▶ _What is required_:
Reproduce all the data verbatim.

▶ _Dataset extract_:
Segment Open
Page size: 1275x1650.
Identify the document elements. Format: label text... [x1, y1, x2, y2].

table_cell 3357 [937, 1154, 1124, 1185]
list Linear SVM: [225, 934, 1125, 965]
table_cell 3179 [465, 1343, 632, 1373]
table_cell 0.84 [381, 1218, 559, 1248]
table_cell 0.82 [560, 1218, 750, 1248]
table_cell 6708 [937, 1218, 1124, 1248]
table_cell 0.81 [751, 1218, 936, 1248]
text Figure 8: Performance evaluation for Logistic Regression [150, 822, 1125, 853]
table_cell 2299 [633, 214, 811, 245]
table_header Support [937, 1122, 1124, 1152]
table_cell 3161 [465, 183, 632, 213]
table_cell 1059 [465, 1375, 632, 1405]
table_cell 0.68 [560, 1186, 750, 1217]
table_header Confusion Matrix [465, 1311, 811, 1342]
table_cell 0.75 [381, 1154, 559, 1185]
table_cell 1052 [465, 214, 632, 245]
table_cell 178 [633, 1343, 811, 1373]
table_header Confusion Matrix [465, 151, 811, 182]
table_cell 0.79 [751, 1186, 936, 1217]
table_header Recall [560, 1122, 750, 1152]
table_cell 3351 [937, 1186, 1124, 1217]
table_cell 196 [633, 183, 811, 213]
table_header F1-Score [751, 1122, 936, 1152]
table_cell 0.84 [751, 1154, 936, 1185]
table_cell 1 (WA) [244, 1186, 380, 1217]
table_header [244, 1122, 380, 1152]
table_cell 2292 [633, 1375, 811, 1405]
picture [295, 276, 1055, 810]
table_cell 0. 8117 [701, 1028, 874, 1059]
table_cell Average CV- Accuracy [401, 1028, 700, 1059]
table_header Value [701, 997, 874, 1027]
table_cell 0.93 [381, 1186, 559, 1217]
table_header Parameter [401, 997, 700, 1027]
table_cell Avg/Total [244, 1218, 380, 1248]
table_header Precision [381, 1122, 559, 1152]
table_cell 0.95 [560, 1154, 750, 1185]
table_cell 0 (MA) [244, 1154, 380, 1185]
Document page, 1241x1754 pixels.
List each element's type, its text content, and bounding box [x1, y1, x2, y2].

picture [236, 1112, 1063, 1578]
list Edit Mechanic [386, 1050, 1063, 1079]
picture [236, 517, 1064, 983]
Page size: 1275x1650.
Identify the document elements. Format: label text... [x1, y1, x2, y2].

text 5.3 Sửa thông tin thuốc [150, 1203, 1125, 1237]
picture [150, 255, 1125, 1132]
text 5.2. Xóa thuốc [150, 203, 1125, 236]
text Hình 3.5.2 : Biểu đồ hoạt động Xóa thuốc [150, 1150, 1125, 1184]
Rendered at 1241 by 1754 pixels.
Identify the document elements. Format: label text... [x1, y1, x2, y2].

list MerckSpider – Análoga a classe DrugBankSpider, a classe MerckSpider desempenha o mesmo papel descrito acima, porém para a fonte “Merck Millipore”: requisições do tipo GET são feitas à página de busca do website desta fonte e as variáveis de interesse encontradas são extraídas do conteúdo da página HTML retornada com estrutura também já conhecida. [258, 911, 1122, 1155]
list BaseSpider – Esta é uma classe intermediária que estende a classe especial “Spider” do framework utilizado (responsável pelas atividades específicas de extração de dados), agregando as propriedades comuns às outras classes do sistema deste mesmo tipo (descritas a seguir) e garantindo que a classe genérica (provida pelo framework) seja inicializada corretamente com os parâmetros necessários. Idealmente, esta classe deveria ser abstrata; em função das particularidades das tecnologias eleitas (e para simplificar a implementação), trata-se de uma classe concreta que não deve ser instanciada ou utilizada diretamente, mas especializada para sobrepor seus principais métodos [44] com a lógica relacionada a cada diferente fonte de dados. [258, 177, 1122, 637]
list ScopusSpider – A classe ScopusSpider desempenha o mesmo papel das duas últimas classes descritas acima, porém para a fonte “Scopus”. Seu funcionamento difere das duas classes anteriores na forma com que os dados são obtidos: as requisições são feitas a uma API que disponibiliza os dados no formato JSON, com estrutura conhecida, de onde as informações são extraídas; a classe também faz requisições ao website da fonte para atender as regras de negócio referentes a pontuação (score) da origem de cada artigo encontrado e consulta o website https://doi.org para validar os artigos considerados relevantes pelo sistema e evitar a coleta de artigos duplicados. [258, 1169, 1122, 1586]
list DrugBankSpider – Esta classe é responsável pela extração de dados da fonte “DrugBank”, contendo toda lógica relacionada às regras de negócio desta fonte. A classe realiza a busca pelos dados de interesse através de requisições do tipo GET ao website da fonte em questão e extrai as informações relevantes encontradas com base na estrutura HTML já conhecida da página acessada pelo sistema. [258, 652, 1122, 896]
Segment Closed
▶ _Exercise solution_:
Page size: 1275x1650.
Identify the document elements. Format: label text... [x1, y1, x2, y2].

table_cell 3357 [937, 1154, 1124, 1185]
list Linear SVM: [225, 934, 1125, 965]
table_cell 3179 [465, 1343, 632, 1373]
table_cell 0.84 [381, 1218, 559, 1248]
table_cell 0.82 [560, 1218, 750, 1248]
table_cell 6708 [937, 1218, 1124, 1248]
table_cell 0.81 [751, 1218, 936, 1248]
text Figure 8: Performance evaluation for Logistic Regression [150, 822, 1125, 853]
table_cell 2299 [633, 214, 811, 245]
table_header Support [937, 1122, 1124, 1152]
table_cell 3161 [465, 183, 632, 213]
table_cell 1059 [465, 1375, 632, 1405]
table_cell 0.68 [560, 1186, 750, 1217]
table_header Confusion Matrix [465, 1311, 811, 1342]
table_cell 0.75 [381, 1154, 559, 1185]
table_cell 1052 [465, 214, 632, 245]
table_cell 178 [633, 1343, 811, 1373]
table_header Confusion Matrix [465, 151, 811, 182]
table_cell 0.79 [751, 1186, 936, 1217]
table_header Recall [560, 1122, 750, 1152]
table_cell 3351 [937, 1186, 1124, 1217]
table_cell 196 [633, 183, 811, 213]
table_header F1-Score [751, 1122, 936, 1152]
table_cell 0.84 [751, 1154, 936, 1185]
table_cell 1 (WA) [244, 1186, 380, 1217]
table_header [244, 1122, 380, 1152]
table_cell 2292 [633, 1375, 811, 1405]
picture [295, 276, 1055, 810]
table_cell 0. 8117 [701, 1028, 874, 1059]
table_cell Average CV- Accuracy [401, 1028, 700, 1059]
table_header Value [701, 997, 874, 1027]
table_cell 0.93 [381, 1186, 559, 1217]
table_header Parameter [401, 997, 700, 1027]
table_cell Avg/Total [244, 1218, 380, 1248]
table_header Precision [381, 1122, 559, 1152]
table_cell 0.95 [560, 1154, 750, 1185]
table_cell 0 (MA) [244, 1154, 380, 1185]
Document page, 1241x1754 pixels.
List each element's type, its text content, and bounding box [x1, y1, x2, y2].

picture [236, 1112, 1063, 1578]
list Edit Mechanic [386, 1050, 1063, 1079]
picture [236, 517, 1064, 983]
Page size: 1275x1650.
Identify the document elements. Format: label text... [x1, y1, x2, y2].

text 5.3 Sửa thông tin thuốc [150, 1203, 1125, 1237]
picture [150, 255, 1125, 1132]
text 5.2. Xóa thuốc [150, 203, 1125, 236]
text Hình 3.5.2 : Biểu đồ hoạt động Xóa thuốc [150, 1150, 1125, 1184]
Rendered at 1241 by 1754 pixels.
Identify the document elements. Format: label text... [x1, y1, x2, y2].

list MerckSpider – Análoga a classe DrugBankSpider, a classe MerckSpider desempenha o mesmo papel descrito acima, porém para a fonte “Merck Millipore”: requisições do tipo GET são feitas à página de busca do website desta fonte e as variáveis de interesse encontradas são extraídas do conteúdo da página HTML retornada com estrutura também já conhecida. [258, 911, 1122, 1155]
list BaseSpider – Esta é uma classe intermediária que estende a classe especial “Spider” do framework utilizado (responsável pelas atividades específicas de extração de dados), agregando as propriedades comuns às outras classes do sistema deste mesmo tipo (descritas a seguir) e garantindo que a classe genérica (provida pelo framework) seja inicializada corretamente com os parâmetros necessários. Idealmente, esta classe deveria ser abstrata; em função das particularidades das tecnologias eleitas (e para simplificar a implementação), trata-se de uma classe concreta que não deve ser instanciada ou utilizada diretamente, mas especializada para sobrepor seus principais métodos [44] com a lógica relacionada a cada diferente fonte de dados. [258, 177, 1122, 637]
list ScopusSpider – A classe ScopusSpider desempenha o mesmo papel das duas últimas classes descritas acima, porém para a fonte “Scopus”. Seu funcionamento difere das duas classes anteriores na forma com que os dados são obtidos: as requisições são feitas a uma API que disponibiliza os dados no formato JSON, com estrutura conhecida, de onde as informações são extraídas; a classe também faz requisições ao website da fonte para atender as regras de negócio referentes a pontuação (score) da origem de cada artigo encontrado e consulta o website https://doi.org para validar os artigos considerados relevantes pelo sistema e evitar a coleta de artigos duplicados. [258, 1169, 1122, 1586]
list DrugBankSpider – Esta classe é responsável pela extração de dados da fonte “DrugBank”, contendo toda lógica relacionada às regras de negócio desta fonte. A classe realiza a busca pelos dados de interesse através de requisições do tipo GET ao website da fonte em questão e extrai as informações relevantes encontradas com base na estrutura HTML já conhecida da página acessada pelo sistema. [258, 652, 1122, 896]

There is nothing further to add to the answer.